___ Показанный текст ___

Чтобы платье их было как возможно простее и легче».
«Летом же купаться сколько сами пожелают, лишь бы пред сим не вспотели».
«Чтоб их высочества спали не мягко, но на тюфяках, как привыкли; а отнюдь не на перинах, и чтобы одеяла их были легкими, летом простые ситцевые, подшитые простынею, зимою стеганье, или стеганные».
«Кушать и пить нужно; но что кушать и пить, и сколько, сие определять смотря на то, что их высочества в каких обстоятельствах здорово».
«Веселость нрава их высочеств ни унимать, ни уменьшать не должно; напротиву того поощрять их нужно ко всякому движению и игре, летам и полу их сходственным: ибо движение дает телу и уму силы и здоровье».
«В детях часто малые припадки озноба, либо жара, или боли в члене, делаются к росту, или иному какому естественному приращению, которые пройдут без лекаря, без лекарства и без врача и врачебства; употребление же лекарства в тех случаях отнимет силы нужныя к производству того естественного действия…»
«От младенчества дети обыкновенно плачут от двух причин: 1-е, от упрямства, 2-е, от чувствительности и склонности к жалобе. Различить и те, и другие слезы можно по голосу, взгляду и по наружности детей; но те и другие слезы не должно дозволять, но надлежит запрещать всякие слезы» {77} .
Требования инструкции, разумеется, простирались намного далее вопросов здоровья, пищи и слез их высочеств. Создатель наделил людей не одним телом, но и бессмертной душой и разумом. Из семи главок четыре обсуждали, как укрепить в их высочествах добродетели, причем первой и главной из них императрица назвала «истинное познание Бога, Творца видимого и невидимого». Для того чтобы в познании сем преуспеть, приставлялся к наследникам протоиерей Андрей Самборский. Человек, окромя его иерейства, совершенно светский, долгие годы живший в Англии и женатый на англичанке. Так что заодно отец Андрей стал и преподавателем английского для Александра.

___ Фрагмент данных ___

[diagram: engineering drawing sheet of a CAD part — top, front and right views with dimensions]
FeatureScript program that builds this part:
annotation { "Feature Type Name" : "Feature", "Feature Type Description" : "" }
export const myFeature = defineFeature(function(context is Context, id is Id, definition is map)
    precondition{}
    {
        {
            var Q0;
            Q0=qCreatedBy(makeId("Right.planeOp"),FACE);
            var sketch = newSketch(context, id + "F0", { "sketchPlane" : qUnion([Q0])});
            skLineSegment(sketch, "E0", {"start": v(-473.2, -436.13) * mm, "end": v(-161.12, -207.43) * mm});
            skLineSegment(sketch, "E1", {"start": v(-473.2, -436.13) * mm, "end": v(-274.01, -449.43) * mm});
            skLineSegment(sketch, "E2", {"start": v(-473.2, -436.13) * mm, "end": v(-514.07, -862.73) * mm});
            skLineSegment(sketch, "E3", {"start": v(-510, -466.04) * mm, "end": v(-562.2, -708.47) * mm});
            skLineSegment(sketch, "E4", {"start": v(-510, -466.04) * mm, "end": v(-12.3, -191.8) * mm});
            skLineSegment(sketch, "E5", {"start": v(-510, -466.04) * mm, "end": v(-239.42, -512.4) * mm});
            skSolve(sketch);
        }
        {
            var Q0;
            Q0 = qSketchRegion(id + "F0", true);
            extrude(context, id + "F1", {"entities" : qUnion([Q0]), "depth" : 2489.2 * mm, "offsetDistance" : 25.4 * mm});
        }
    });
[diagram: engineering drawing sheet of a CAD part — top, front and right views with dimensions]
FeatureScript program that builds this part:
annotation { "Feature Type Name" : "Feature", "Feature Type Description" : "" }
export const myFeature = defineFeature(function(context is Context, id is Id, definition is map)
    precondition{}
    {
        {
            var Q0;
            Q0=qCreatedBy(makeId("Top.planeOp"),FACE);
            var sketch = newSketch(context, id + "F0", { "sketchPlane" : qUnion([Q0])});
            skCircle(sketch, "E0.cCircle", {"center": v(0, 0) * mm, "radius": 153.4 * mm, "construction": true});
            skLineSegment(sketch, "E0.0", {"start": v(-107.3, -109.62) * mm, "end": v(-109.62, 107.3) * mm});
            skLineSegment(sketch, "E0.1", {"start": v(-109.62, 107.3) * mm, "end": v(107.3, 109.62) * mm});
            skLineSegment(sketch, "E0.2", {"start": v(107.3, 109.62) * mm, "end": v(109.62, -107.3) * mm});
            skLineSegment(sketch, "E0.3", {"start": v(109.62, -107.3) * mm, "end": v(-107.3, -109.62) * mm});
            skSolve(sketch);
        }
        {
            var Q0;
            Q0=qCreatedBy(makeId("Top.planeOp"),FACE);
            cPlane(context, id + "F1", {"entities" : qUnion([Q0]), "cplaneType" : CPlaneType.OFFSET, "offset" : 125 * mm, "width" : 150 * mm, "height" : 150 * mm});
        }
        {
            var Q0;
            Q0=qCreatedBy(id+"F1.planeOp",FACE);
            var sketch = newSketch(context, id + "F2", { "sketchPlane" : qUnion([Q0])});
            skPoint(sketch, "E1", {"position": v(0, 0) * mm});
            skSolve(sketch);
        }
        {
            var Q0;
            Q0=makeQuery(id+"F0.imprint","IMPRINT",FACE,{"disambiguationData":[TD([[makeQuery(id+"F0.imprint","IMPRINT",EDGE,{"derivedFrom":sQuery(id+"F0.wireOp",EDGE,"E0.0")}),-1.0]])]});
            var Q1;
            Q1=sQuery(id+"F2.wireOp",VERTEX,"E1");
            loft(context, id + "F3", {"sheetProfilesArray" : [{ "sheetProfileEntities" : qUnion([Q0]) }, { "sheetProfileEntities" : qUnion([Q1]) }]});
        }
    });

___

(Что сделать): Продолжите текст об инструкции императрицы по воспитанию их высочеств, начав сразу после его последнего предложения. Позиции выше представляют собой отдельный материал.

(Ответ к заданию):
Наставники должны были развивать в мальчиках покорность старшим, правдивость, смелость, учтивость, сострадание к тварям бессловесным — «птицам, бабочкам, мухам, собакам, кошкам» — мучить их инструкция запрещала. Отменялись и разные глупые страшилки — вот баба-яга костяная нога прилетит и тебя утащит, вот серый волк как схватит сейчас за бочок! Нет. «Отдалять надлежит от глаз и слуха во младенчестве и от отроков в первые годы все то, что мысли устрашать может, как то: всякие пугалища, душу и ум утесняющие, которыми обыкновенно детей стращают и от коих делаются они робки, так что не могут остаться одни, боятся своей тени, или дрожат в темноте. Все таковые пугалища в речах употреблять не надлежит» {78} . Это тоже писалось с учетом неудач воспитания Павла Петровича, который был в детстве мнителен и пуглив.
Начертала императрица и учебную программу. Уроку следует продолжаться не более получаса, и заканчивать его надлежит «прежде, нежели они станут скучать». «К учению не принуждать детей и за учение не бранить. Буде учатся хорошо своею охотою, тогда похвалить. Детям трудно иметь прилежание» {79} .
Читать и писать их высочества были уже выучены по книжицам, но не возбранялось к тем же знакомым книжицам возвращаться, дабы начертанные в них нравственные правила отложились в детской памяти и сердце навсегда.
Из языков предлагалось учить русский, французский, немецкий, латынь, греческий — последний может обогатить знающего не только красотой произведений, не испорченных переводом, но и «приятною гармониею и игрою мыслей, сколько и изобилием». Впрочем, наслаждаться гармонией и игрой мысли греческих текстов предстояло только Константину, Александру вместо этого предписывалось изучать еще один европейский язык, английский. Параллельно с языками можно было начать и географию (российскую прежде всего), астрономию, историю — и всеобщую, и древнюю, но в первую очередь все же российскую, которая «для них и сочиняется». Не лишними признавались также математика и изучение гражданских законов и военного искусства. Особое место занимала физкультура: верховая езда, фехтование, плавание, борьба, стрельба из лука и все то, «что телу придает силу и поворотливость». «Виршам и музыке учить не для чего, тем и другим много времени теряется, дабы достигнуть искусства». Но и достигнув искусства, как найти ему применение? Может ли быть государь-музыкант, государь-поэт?